Australia’s green-minded musicians have been urged to “reshape the environmental legacy” of touring by co-funding solar PV farms.
The Future Energy Artists (FEAT) scheme will offer artists a chance to own stakes in renewable projects across the country, starting with a 34.55MW PV park under development in Queensland.
Musicians investing in the Brigalow Solar Farm and future ventures will earn annual returns when the power is sold back to the grid.
The FEAT initiative, launched coinciding with World Environment Day celebrations on 5 June, is a partnership with Brigalow’s developer – the Impact Investment Group – and superannuation fund Future Super.
The scheme is the brainchild of Heidi Lenffer, keyboard player at alternative rock outfit Cloud Control. Other musician backers emerging so far include rock band Midnight Oil, singer Vance Joy and nine others.
In a blog post this week, Lenffer said FEAT aims to give artists “skin in the game” and a chance to establish a “lasting, powerful relationship” with the planet they tour.
“These are investments, not donations.

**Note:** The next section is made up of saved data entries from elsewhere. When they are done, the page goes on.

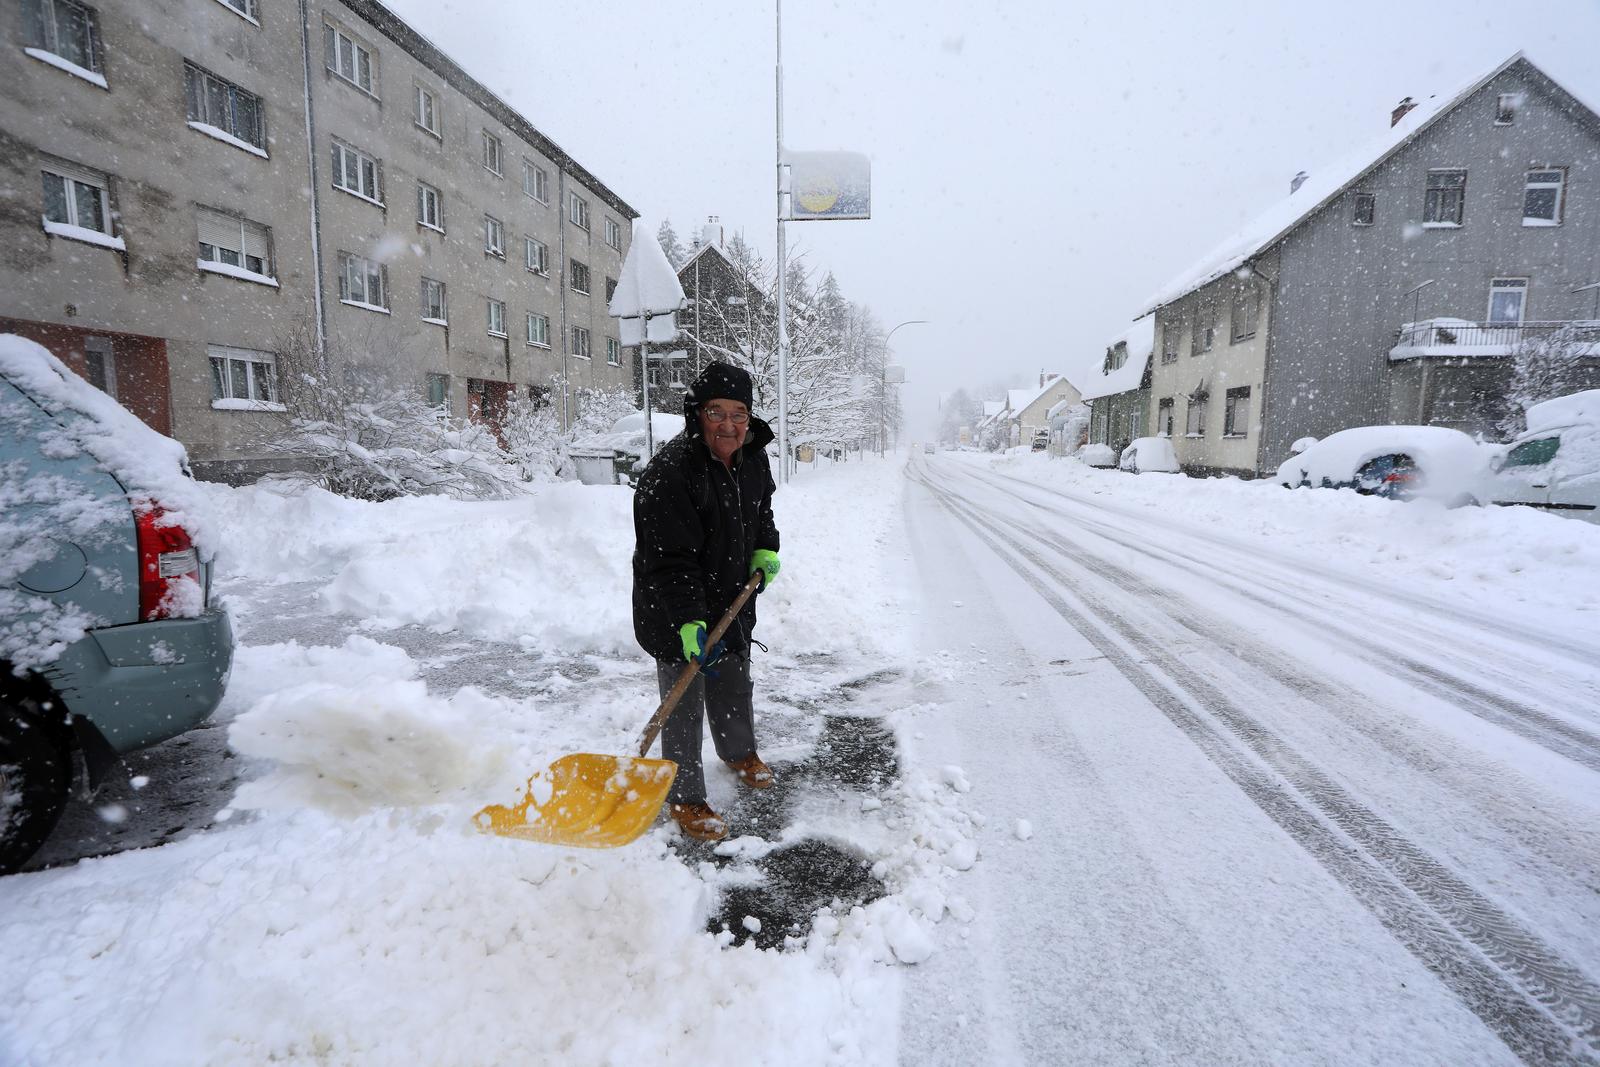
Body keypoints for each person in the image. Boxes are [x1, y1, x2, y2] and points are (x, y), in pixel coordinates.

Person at [632, 362, 782, 842]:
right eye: (716, 411)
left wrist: (766, 548)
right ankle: (684, 795)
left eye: (739, 413)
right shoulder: (669, 473)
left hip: (733, 598)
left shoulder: (753, 456)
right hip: (674, 607)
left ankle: (738, 752)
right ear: (697, 414)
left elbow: (762, 512)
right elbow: (671, 562)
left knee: (733, 681)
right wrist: (689, 622)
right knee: (683, 702)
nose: (729, 424)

Artists will be making hardcore solar infrastructure investments and can expect to see annual returns. You could think of it like ‘solar royalties’”, Lenffer told fellow musicians, adding that minimum investments have been set “as low as possible”.

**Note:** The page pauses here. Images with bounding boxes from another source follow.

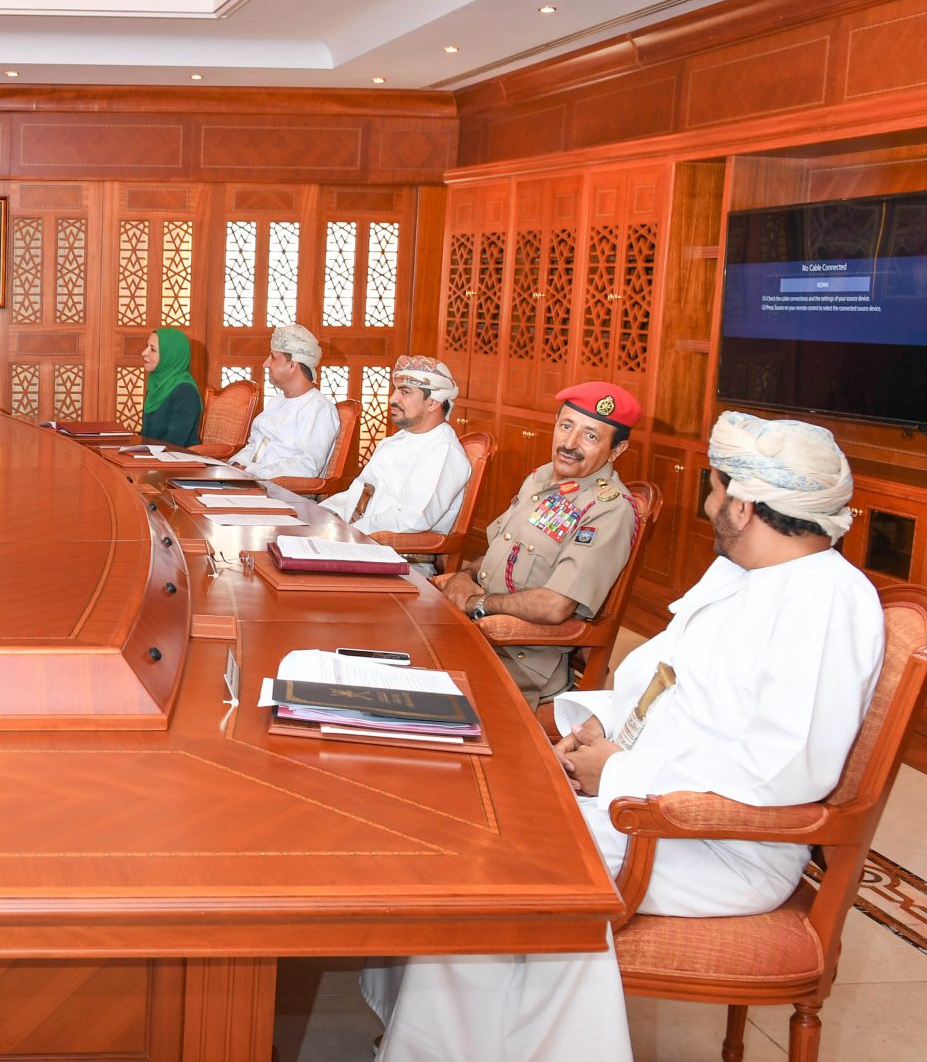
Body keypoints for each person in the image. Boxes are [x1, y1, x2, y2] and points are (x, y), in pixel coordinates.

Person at [366, 411, 882, 1062]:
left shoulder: (825, 601)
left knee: (492, 861)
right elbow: (662, 684)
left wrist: (619, 772)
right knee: (470, 805)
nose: (708, 506)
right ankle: (435, 1036)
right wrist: (594, 729)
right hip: (644, 793)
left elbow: (785, 769)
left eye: (715, 492)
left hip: (720, 842)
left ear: (744, 506)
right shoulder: (741, 574)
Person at [436, 382, 644, 703]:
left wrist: (478, 604)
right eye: (566, 426)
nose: (570, 443)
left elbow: (554, 606)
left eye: (590, 436)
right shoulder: (540, 478)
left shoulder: (608, 509)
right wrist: (465, 576)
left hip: (520, 658)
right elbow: (500, 553)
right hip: (478, 631)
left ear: (617, 450)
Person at [318, 355, 471, 539]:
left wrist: (349, 533)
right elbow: (357, 494)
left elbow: (411, 519)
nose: (392, 398)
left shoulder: (443, 451)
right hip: (357, 536)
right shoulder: (398, 440)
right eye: (395, 390)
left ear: (433, 403)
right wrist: (322, 514)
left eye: (405, 392)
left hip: (389, 549)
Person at [225, 324, 340, 480]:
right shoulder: (276, 401)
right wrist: (236, 465)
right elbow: (255, 446)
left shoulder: (318, 408)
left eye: (272, 357)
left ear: (292, 365)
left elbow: (307, 466)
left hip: (280, 490)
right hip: (251, 482)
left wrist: (252, 473)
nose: (265, 364)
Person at [137, 327, 201, 446]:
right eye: (147, 346)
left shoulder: (186, 391)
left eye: (153, 349)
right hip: (151, 453)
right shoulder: (156, 384)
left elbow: (174, 443)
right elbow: (146, 434)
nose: (144, 353)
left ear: (171, 355)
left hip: (176, 455)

Lenffer said she realised emission offsetting would not be enough last year, after calculating with scientists that a typical national tour – 15 shows, 44 flights – would leave an Australian band with a footprint of 28 carbon tonnes.

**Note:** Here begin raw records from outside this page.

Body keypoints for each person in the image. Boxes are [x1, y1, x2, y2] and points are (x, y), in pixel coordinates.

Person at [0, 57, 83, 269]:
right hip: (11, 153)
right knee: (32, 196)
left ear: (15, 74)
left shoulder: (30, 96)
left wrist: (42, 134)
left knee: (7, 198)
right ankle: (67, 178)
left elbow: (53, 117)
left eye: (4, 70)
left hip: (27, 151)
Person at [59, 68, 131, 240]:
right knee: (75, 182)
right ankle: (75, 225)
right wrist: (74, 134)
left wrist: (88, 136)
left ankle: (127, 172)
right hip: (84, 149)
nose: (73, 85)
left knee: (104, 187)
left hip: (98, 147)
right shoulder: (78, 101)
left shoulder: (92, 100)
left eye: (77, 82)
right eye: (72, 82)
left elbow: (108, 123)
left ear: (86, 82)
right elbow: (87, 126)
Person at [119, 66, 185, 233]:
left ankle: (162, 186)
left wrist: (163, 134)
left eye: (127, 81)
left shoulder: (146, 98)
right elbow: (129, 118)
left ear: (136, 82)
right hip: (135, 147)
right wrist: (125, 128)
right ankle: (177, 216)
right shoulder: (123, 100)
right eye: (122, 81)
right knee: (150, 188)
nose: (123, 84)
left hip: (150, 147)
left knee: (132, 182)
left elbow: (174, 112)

The solar embrace of Australia’s musician ranks follows a heated election campaign in the country, leading to a surprise victory of Liberal prime minister Scott Morrison on 18 May.
Before its defeat, the Labor opposition had proposed to boost PV capacity – 9.76GW as of last December, according to IRENA – via a AU$1 billion (US$704 million) solar schools programme, among other measures.